Der ungarische Vorsitz könnte die Phase aber verstärkt zum diskursiven Agenda Setting nutzen. Die gemeinsame Pressekonferenz von Ministerpräsident Viktor Orbàn mit FPÖ-Chef Herbert Kickl und dem ehemaligen tschechischen Ministerpräsidenten Andrej Babiš am Tag vor dem offiziellen Wechsel, in der es um die Etablierung einer weiteren Rechtsaußen-Fraktion ging, kann als erster Hinweis darauf gedeutet werden. Expert:innen erwarten eine Doppelstrategie – die Vermeidung großer Skandale bei maximaler Nutzung der Konstellation zu Gunsten einer weiteren Verschiebung der gesellschaftlichen Ordnung nach rechts.
Sozialpolitik und Green Deal könnten in den Hintergrund geraten
Inhaltliche Schwerpunkte sollen die Steigerung der globalen Wettbewerbsfähigkeit der EU und die Bekämpfung der (illegalen) Migration durch verstärkte Kooperation vor allem mit afrikanischen Drittstaaten sein.
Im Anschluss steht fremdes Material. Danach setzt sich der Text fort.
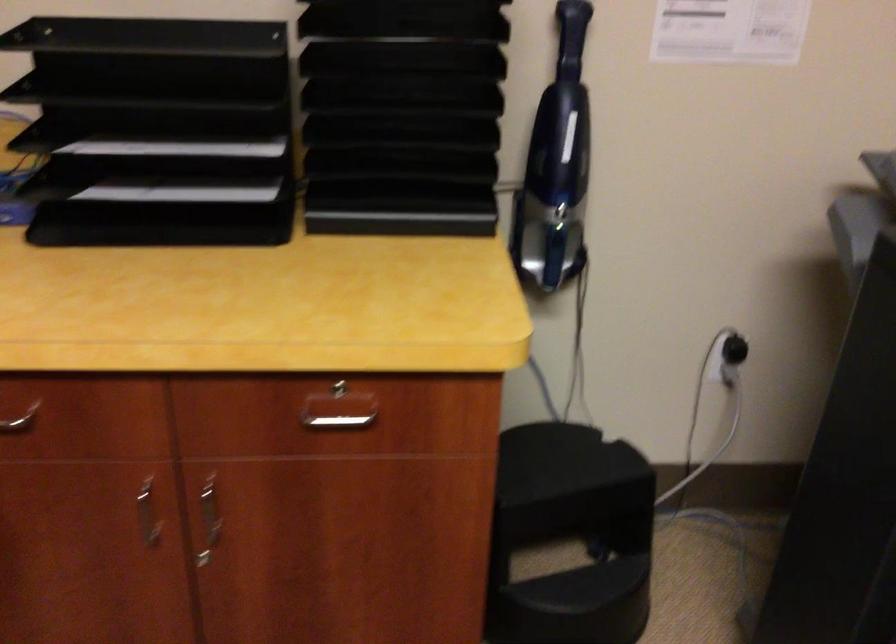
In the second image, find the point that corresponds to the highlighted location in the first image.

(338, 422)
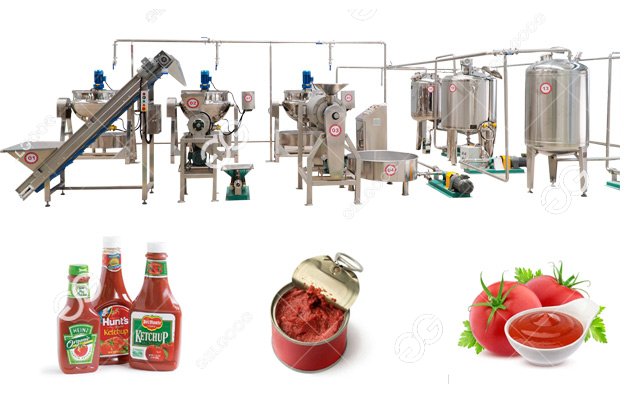
Where is `small white dish`? small white dish is located at coordinates (557, 354).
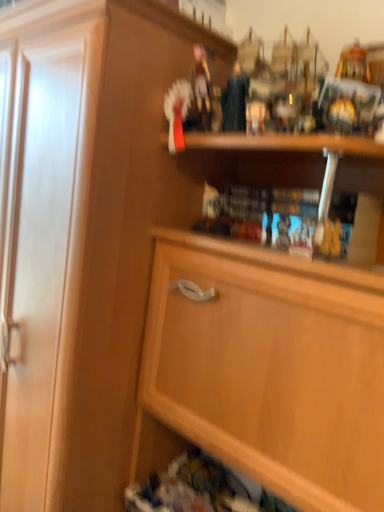
Question: Should I look upward or downward to see hardcover book at center?

Choices:
 (A) up
 (B) down

Answer: (A)

Question: Considering the relative positions of hardcover book at center and wooden cabinet at upper center in the image provided, is hardcover book at center to the left of wooden cabinet at upper center from the viewer's perspective?

Choices:
 (A) no
 (B) yes

Answer: (A)

Question: Is hardcover book at center located outside wooden cabinet at upper center?

Choices:
 (A) no
 (B) yes

Answer: (A)

Question: Is hardcover book at center closer to camera compared to wooden cabinet at upper center?

Choices:
 (A) no
 (B) yes

Answer: (A)

Question: Does hardcover book at center contain wooden cabinet at upper center?

Choices:
 (A) yes
 (B) no

Answer: (B)

Question: From the image's perspective, is hardcover book at center above wooden cabinet at upper center?

Choices:
 (A) yes
 (B) no

Answer: (A)

Question: Does hardcover book at center have a greater height compared to wooden cabinet at upper center?

Choices:
 (A) no
 (B) yes

Answer: (A)

Question: From a real-world perspective, does wooden cabinet at upper center sit lower than hardcover book at center?

Choices:
 (A) no
 (B) yes

Answer: (B)

Question: Can you confirm if wooden cabinet at upper center is thinner than hardcover book at center?

Choices:
 (A) yes
 (B) no

Answer: (B)

Question: Can you confirm if wooden cabinet at upper center is bigger than hardcover book at center?

Choices:
 (A) no
 (B) yes

Answer: (B)

Question: Could you tell me if wooden cabinet at upper center is turned towards hardcover book at center?

Choices:
 (A) yes
 (B) no

Answer: (B)

Question: From the image's perspective, is wooden cabinet at upper center located beneath hardcover book at center?

Choices:
 (A) yes
 (B) no

Answer: (A)

Question: Is wooden cabinet at upper center positioned before hardcover book at center?

Choices:
 (A) yes
 (B) no

Answer: (A)

Question: Considering the positions of hardcover book at center and wooden cabinet at upper center in the image, is hardcover book at center taller or shorter than wooden cabinet at upper center?

Choices:
 (A) short
 (B) tall

Answer: (A)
Ungarn fällt mit seiner unsolidarischen Position zu Migrationspolitik bereits seit längerem auf. Fragen der Sozialpolitik und des European Green Deals werden im Vergleich zu vorherigen Präsidentschaften in den Hintergrund treten, sind sich Kommentator:innen einig.
Auch mit einer lauten Stimme Ungarns, um die Situation und die Rechte von Arbeitnehmer:innen zu verbessern, rechnen Insider:innen nicht. Die Gewerkschaften Europas werden die Entwicklungen im zweiten Halbjahr jedenfalls aufmerksam verfolgen und sich einbringen, wo es nötig ist.